Maisons appenzelloises

Durant la descente après le sommet, nous avons aperçu de nombreuses fermes et maisons isolées, ainsi que traversé le village de Rehetobel. A nouveau, nous avons été frappés par l’apparence parfaite de toutes ces demeures, qui ont été entretenues depuis des siècles ou alors construites selon des méthodes ancestrales. Il en ressort une belle unité architecturale, exempte de bâtiments modernes. Les maisons sont en bois, avec des façades en tavillons, très colorées et parfois ornées de fresques, avec des multitudes de fenêtres accolées et plusieurs étages assez bas. Nous avons été étonnés de constater qu’aucune ne comporte de volets : les Appenzellois doivent sans doute vivre au rythme du soleil…

Nous avons marché dans de nombreux alpages, croisant souvent les fermiers faisant les foins et oeuvrant dans leurs champs. Nous avons parfois eu des doutes quant à l’itinéraire puisque la piste était recouverte d’herbe coupée et que nous ne voyions nullement où passer, mais les panneaux suivants étaient généralement repérables et nous avancions dans leur direction.

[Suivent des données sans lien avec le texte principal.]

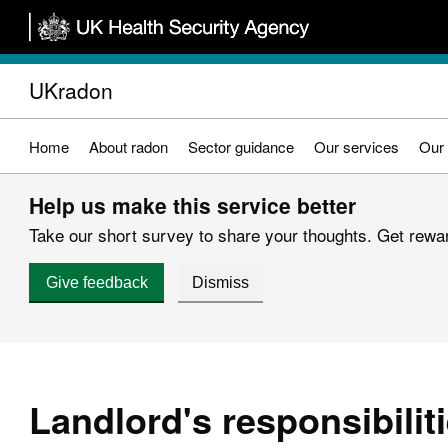
Skip
to
main
UKradon
content
Home
About radon
Sector guidance
Our services
Our 
Help us make this service better
Take our short survey to share your thoughts. Get reward
Give feedback
Dismiss
Landlord's responsibilit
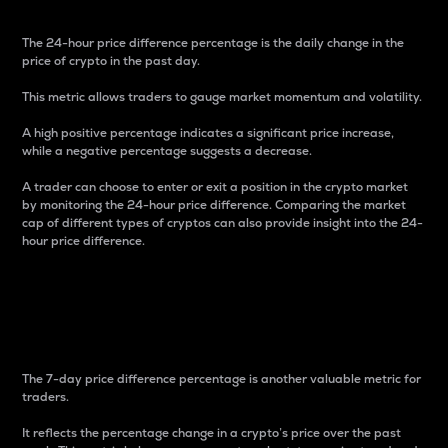
The 24-hour price difference percentage is the daily change in the
price of crypto in the past day.
This metric allows traders to gauge market momentum and volatility.
A high positive percentage indicates a significant price increase,
while a negative percentage suggests a decrease.
A trader can choose to enter or exit a position in the crypto market
by monitoring the 24-hour price difference. Comparing the market
cap of different types of cryptos can also provide insight into the 24-
hour price difference.
7-Day Price Difference
Percentage
The 7-day price difference percentage is another valuable metric for
traders.
It reflects the percentage change in a crypto’s price over the past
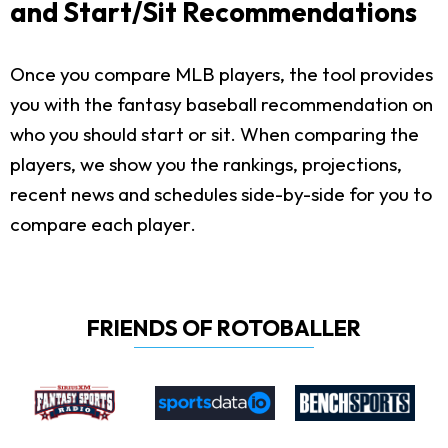
and Start/Sit Recommendations
Once you compare MLB players, the tool provides
you with the fantasy baseball recommendation on
who you should start or sit. When comparing the
players, we show you the rankings, projections,
recent news and schedules side-by-side for you to
compare each player.
FRIENDS OF ROTOBALLER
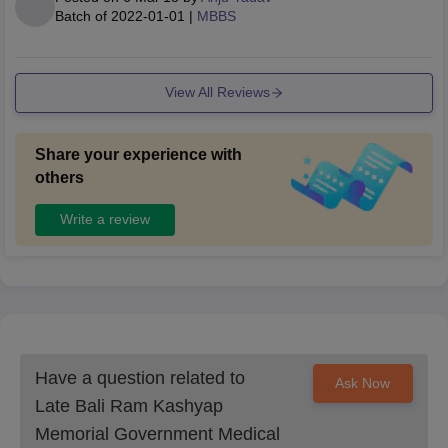
Batch of
2022-01-01
|
MBBS
View All Reviews
Share your experience with
others
Write a review
Have a question related to
Ask Now
Late Bali Ram Kashyap
Memorial Government Medical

Une fois parvenus à une petite rivière au doux nom écossais (Chastenloch), la route remontait sévèrement jusqu’à Trogen. Il s’agit du village où se tenait auparavant la Landsgemeinde du canton d’Appenzell Rhodes extérieures, et sa grande place est ceinte d’immeubles impresionnants de par leur taille et leurs décors. Malheureusement, la place est en travaux et notre visite s’est révélée très brève. Nous avons rapidement quitté le centre pour rejoindre notre hébergement vétuste.